──────── PROVIDED INFORMATION ────────
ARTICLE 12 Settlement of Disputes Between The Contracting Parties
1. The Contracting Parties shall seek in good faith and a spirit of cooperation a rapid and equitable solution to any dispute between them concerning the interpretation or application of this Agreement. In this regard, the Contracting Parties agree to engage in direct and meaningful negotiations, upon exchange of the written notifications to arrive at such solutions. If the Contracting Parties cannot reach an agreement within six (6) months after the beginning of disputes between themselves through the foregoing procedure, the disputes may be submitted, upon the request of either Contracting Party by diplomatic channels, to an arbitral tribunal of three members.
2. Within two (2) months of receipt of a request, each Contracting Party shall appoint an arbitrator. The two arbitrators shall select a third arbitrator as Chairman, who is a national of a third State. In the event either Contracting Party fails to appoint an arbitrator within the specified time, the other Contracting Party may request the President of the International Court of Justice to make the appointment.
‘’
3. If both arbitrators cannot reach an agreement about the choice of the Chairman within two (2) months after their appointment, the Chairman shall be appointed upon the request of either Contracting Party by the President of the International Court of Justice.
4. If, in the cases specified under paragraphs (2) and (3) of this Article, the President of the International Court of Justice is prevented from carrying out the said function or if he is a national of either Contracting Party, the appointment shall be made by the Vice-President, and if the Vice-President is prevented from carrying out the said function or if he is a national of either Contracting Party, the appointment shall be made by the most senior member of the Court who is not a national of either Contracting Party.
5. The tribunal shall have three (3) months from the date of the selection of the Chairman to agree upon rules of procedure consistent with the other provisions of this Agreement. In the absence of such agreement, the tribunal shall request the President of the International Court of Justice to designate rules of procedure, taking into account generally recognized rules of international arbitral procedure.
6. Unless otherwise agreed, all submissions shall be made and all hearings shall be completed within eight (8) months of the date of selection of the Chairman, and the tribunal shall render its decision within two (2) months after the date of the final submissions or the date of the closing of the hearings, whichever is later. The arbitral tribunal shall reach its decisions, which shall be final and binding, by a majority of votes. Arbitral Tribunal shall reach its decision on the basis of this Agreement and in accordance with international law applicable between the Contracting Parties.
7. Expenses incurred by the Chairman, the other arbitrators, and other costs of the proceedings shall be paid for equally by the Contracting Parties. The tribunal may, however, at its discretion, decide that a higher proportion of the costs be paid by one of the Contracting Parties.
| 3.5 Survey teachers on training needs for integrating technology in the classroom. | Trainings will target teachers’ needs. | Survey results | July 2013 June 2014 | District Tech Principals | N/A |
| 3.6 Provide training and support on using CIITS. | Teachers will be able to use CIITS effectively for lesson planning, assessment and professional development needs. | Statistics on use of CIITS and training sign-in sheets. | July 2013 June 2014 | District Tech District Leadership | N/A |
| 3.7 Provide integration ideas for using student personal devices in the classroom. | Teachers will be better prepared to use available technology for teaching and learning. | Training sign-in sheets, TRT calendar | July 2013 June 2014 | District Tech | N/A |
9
────────
• [PROBLEM TO WORK ON]
Give back all the records above exactly as they were written.

• [ANSWER FOR THE TASK]
ARTICLE 12 Settlement of Disputes Between The Contracting Parties
1. The Contracting Parties shall seek in good faith and a spirit of cooperation a rapid and equitable solution to any dispute between them concerning the interpretation or application of this Agreement. In this regard, the Contracting Parties agree to engage in direct and meaningful negotiations, upon exchange of the written notifications to arrive at such solutions. If the Contracting Parties cannot reach an agreement within six (6) months after the beginning of disputes between themselves through the foregoing procedure, the disputes may be submitted, upon the request of either Contracting Party by diplomatic channels, to an arbitral tribunal of three members.
2. Within two (2) months of receipt of a request, each Contracting Party shall appoint an arbitrator. The two arbitrators shall select a third arbitrator as Chairman, who is a national of a third State. In the event either Contracting Party fails to appoint an arbitrator within the specified time, the other Contracting Party may request the President of the International Court of Justice to make the appointment.
‘’
3. If both arbitrators cannot reach an agreement about the choice of the Chairman within two (2) months after their appointment, the Chairman shall be appointed upon the request of either Contracting Party by the President of the International Court of Justice.
4. If, in the cases specified under paragraphs (2) and (3) of this Article, the President of the International Court of Justice is prevented from carrying out the said function or if he is a national of either Contracting Party, the appointment shall be made by the Vice-President, and if the Vice-President is prevented from carrying out the said function or if he is a national of either Contracting Party, the appointment shall be made by the most senior member of the Court who is not a national of either Contracting Party.
5. The tribunal shall have three (3) months from the date of the selection of the Chairman to agree upon rules of procedure consistent with the other provisions of this Agreement. In the absence of such agreement, the tribunal shall request the President of the International Court of Justice to designate rules of procedure, taking into account generally recognized rules of international arbitral procedure.
6. Unless otherwise agreed, all submissions shall be made and all hearings shall be completed within eight (8) months of the date of selection of the Chairman, and the tribunal shall render its decision within two (2) months after the date of the final submissions or the date of the closing of the hearings, whichever is later. The arbitral tribunal shall reach its decisions, which shall be final and binding, by a majority of votes. Arbitral Tribunal shall reach its decision on the basis of this Agreement and in accordance with international law applicable between the Contracting Parties.
7. Expenses incurred by the Chairman, the other arbitrators, and other costs of the proceedings shall be paid for equally by the Contracting Parties. The tribunal may, however, at its discretion, decide that a higher proportion of the costs be paid by one of the Contracting Parties.
| 3.5 Survey teachers on training needs for integrating technology in the classroom. | Trainings will target teachers’ needs. | Survey results | July 2013 June 2014 | District Tech Principals | N/A |
| 3.6 Provide training and support on using CIITS. | Teachers will be able to use CIITS effectively for lesson planning, assessment and professional development needs. | Statistics on use of CIITS and training sign-in sheets. | July 2013 June 2014 | District Tech District Leadership | N/A |
| 3.7 Provide integration ideas for using student personal devices in the classroom. | Teachers will be better prepared to use available technology for teaching and learning. | Training sign-in sheets, TRT calendar | July 2013 June 2014 | District Tech | N/A |
9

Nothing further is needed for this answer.